Investigate, Translate, Transform: The Role of Operational Finance

Dec 3, 2020 Investigate, Translate, Transform: The Role of Operational Finance

Business leaders like CEO’s or business owners have an intimate sense of their business. When something in the business can start to go amiss, sometimes it’s these leaders who know it first, though at a gut-sense. They have a feeling something’s not right. In the same sense, these visionaries can see potential and opportunities before anybody else. And sometimes sense and feelings have nothing to do with it – the data is there, indicating a direction for the business to follow. Making sense of the data – or making the hunches and ideas actionable – is an important function of operational finance and the CFO with operational skills.

Investigate: Making Metrics Actionable

A realistic scenario in your business might be recognizing performance on a monthly Profit & Loss statement doesn’t meet expectations by 5% or 10%. Understanding why, and how to get that percentage back, requires actionable insight.

Operational finance takes a financial metric, such as a 10% miss in performance, and digs into understanding at an actionable level what caused the change in trend or expectations. When the understanding is actionable, a plan for execution and achievement can be put together.

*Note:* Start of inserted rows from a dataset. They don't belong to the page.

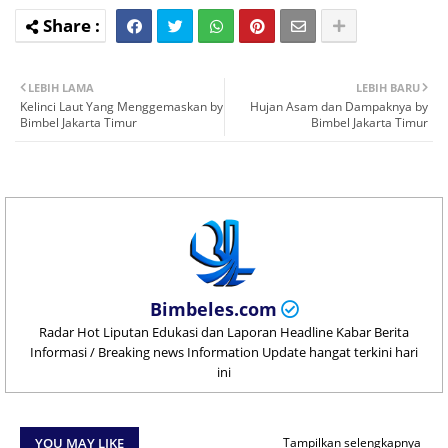
LEBIH LAMA
LEBIH BARU
Kelinci Laut Yang Menggemaskan by
Hujan Asam dan Dampaknya by
Bimbel Jakarta Timur
Bimbel Jakarta Timur
Bimbeles.com
Radar Hot Liputan Edukasi dan Laporan Headline Kabar Berita
Informasi / Breaking news Information Update hangat terkini hari
ini
YOU MAY LIKE
Tampilkan selengkapnya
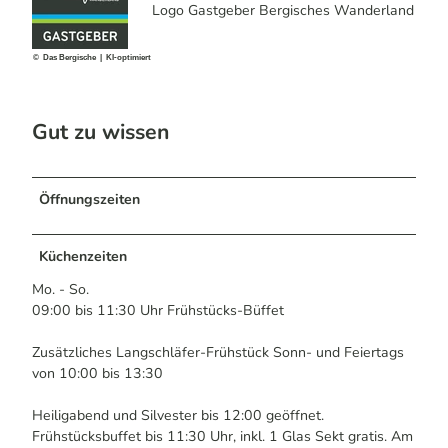
Logo Gastgeber Bergisches Wanderland
© Das Bergische | KI-optimiert
Gut zu wissen
Öffnungszeiten
Küchenzeiten
Mo. - So.
09:00 bis 11:30 Uhr Frühstücks-Büffet
Zusätzliches Langschläfer-Frühstück Sonn- und Feiertags
von 10:00 bis 13:30
Heiligabend und Silvester bis 12:00 geöffnet.
Frühstücksbuffet bis 11:30 Uhr, inkl. 1 Glas Sekt gratis. Am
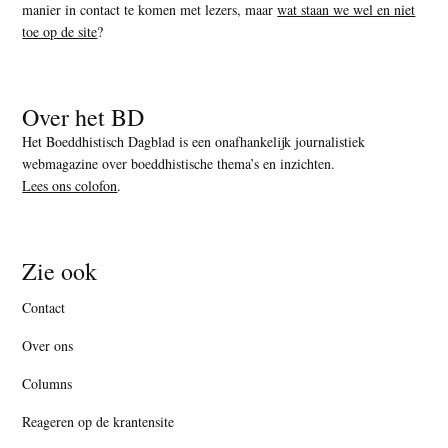
manier in contact te komen met lezers, maar
wat staan we wel en niet
toe op de site
?
Over het BD
Het Boeddhistisch Dagblad is een onafhankelijk journalistiek
webmagazine over boeddhistische thema’s en inzichten.
Lees ons colofon
.
Zie ook
Contact
Over ons
Columns
Reageren op de krantensite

Translate: Making Sense of the Metrics

A common problem in businesses is to have dashboards and reports readily available, but for no meaning or context to exist around the numbers. To understand the key performance indicators and their relevance to business performance and direction, a CEO or owner needs to understand the layers involved beyond general indications. This might involve different departments or business units, or different aspects of the business such as inventory or debt. The ability to understand all these moving parts falls on the capable CFO. A good CFO is going to know not just the financial metrics of the business, but how the business runs, its direction and potential, and its strengths and opportunities almost as well as the CEO. The CFO can translate data into meaningful, contextual insight.

Transforming The Company With Operational Finance

With a culture of investigation comes a willingness to look deeper into issues. When metrics and analytics can be better understood, they become more relevant to the direction and vision of a company. The leadership of a strong CFO can steer companies away from being reactionary to data. This comes from asking why, and having open dialogues with other leaders and decisions makers. A company that can transform into become curious comfortable with questioning has the advantage of making better, more clear-minded decisions.

Data exists everywhere. It’s understanding what data is important, not only from a financial perspective, but how it translates to an operational perspective where actions can be taken to achieve new goals.